In Fall of 2001 issue of Simroots a couple who worked as dorm parents for many years at Kent Academy wrote an open letter to the KA “Kids.” Here is an excerpt from that letter:

“Among the many lessons that you can learn as an adult from your childhood experiences, one of the most important is this: What I am today in large measure is the cumulative result of the experiences I had as a child-most especially the experiences I had in my own home and family.”

They went on to “grade” the parenting skills of families they knew on the mission field.

  • A+ goes to wise, godly and proactive, intelligent parenting
  • B goes to above average families
  • C is for parents who didn’t seem to understand the impact of their parenting, and didn’t put much thoughtful effort into it
  • D is for barely passable parenting
  • F is for thoroughly dysfunctional failures

The letter ends by telling the KA Kids that whatever our childhood experiences were, we are to proactively seek to give our own children an A+ home.  They say that “no work or ministry in which you may be involved can be compared to this responsibility.” 

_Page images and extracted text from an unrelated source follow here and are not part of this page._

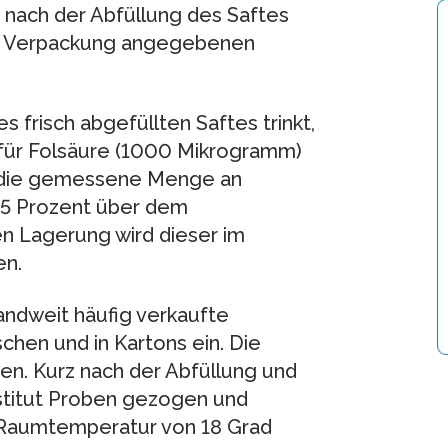
z nach der Abfüllung des Saftes
er Verpackung angegebenen
es frisch abgefüllten Saftes trinkt,
für Folsäure (1000 Mikrogramm)
t die gemessene Menge an
15 Prozent über dem
n Lagerung wird dieser im
en.
andweit häufig verkaufte
schen und in Kartons ein. Die
en. Kurz nach der Abfüllung und
stitut Proben gezogen und
r Raumtemperatur von 18 Grad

The point that this couple seems to be missing here is that they were in the parent role for many of us, during the good part of our formative years.  Since this woman was primarily involved in taking care of us in the girls dorm, perhaps she wouldn’t mind being graded by her own system.  She was probably the strictest enforcer of policies that would be considered abusive by the standards SIM uses today, because they resulted  in “actual or potential harm to the child’s health, survival, development or dignity in the context of a relationship of responsibility, trust or power.”  One example is that girls were not allowed to use the bathroom at all during rest hour or after lights out at night.  We would actually be stopped in the hall and sent back to our room, and you can imagine the consequences.  This woman who is handing out advice on parenting gave no quarter to children who were unable to meet the standards set for dorm and dining hall, and for my part I was terrified of her.  I give her somewhere in between a D and an F. 

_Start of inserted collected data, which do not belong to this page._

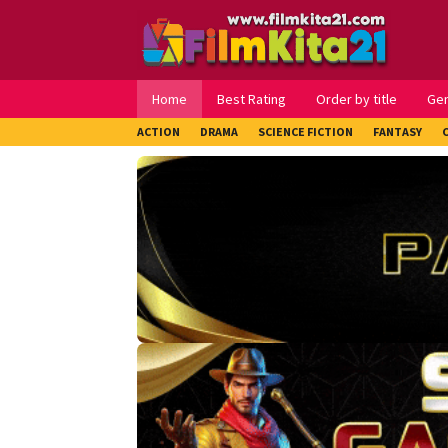
Loncat
ke
konten
Home
Best Rating
Order by title
Ge
ACTION
DRAMA
SCIENCE FICTION
FANTASY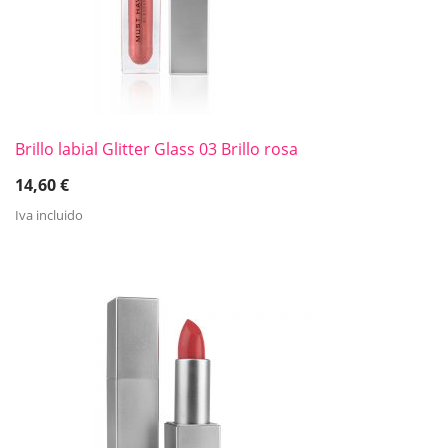
Brillo labial Glitter Glass 03 Brillo rosa
14,60
€
Iva incluido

In the boy’s dorm, each set of roommates would collect points during the week for having a clean room.  Rooms had to be cleaned in the mornings, and there was also a surprise check sometime during the week.  This is normal, right?  What isn’t normal is that the boys in the room with the least points would be scheduled to be strapped on Saturday afternoon.  Points were tallied up early in the day, so that the boys would spend all of Saturday morning anticipating their punishment.  We are talking about boys as young as 6 and 7 years old.  If you were a messy type, or happened to be rooming with someone messy, you might get strapped on Saturday afternoons on a regular basis.  I doubt there was ever a perfect room, so it’s safe to say that every boy experienced this punishment at least once or twice during the years it was in effect.  The worst part of this system, if I am understanding it correctly, is that since there would always be a room with the least number of points, someone always got strapped.  Was this to teach the boys to clean their rooms, or to fill a need of the dorm parents to punish? What kind of a grade would we give parents who treated their children this way?  I would give them an F.

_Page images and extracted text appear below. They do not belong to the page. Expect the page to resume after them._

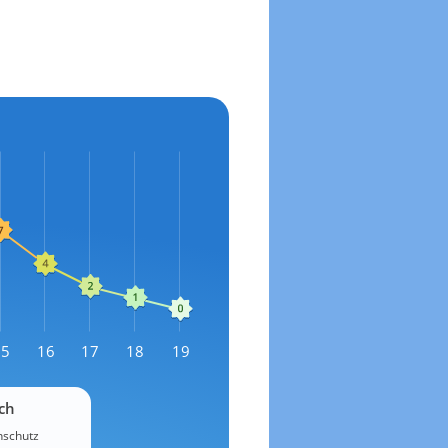
15
16
17
18
19
ch
schutz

Parenting my own children has been one of the most difficult things I have done, since I often felt like I had no standard to use as a guide.  I have struggled with unexplainable anger, confusion, irrational fears of separation and guilt as a parent.  And to recap the letter’s message, “what I am today in large measure is the cumulative result of the experiences I had as a child-most especially the experiences I had in my own home and family.”  I will change that to read the experiences I had at Kent Academy.

Why would God punish children for the sin of their parents, as the scripture above says?  This hardly seems fair.  And yet it is true that people who are abused often abuse others, even their own children.  Or perhaps it is an acknowledgement of the anger, fear and grief that abused children will experience throughout their lives, and then maybe pass on to their children. 

How will SIM take responsibility for their role as a parent to MKs?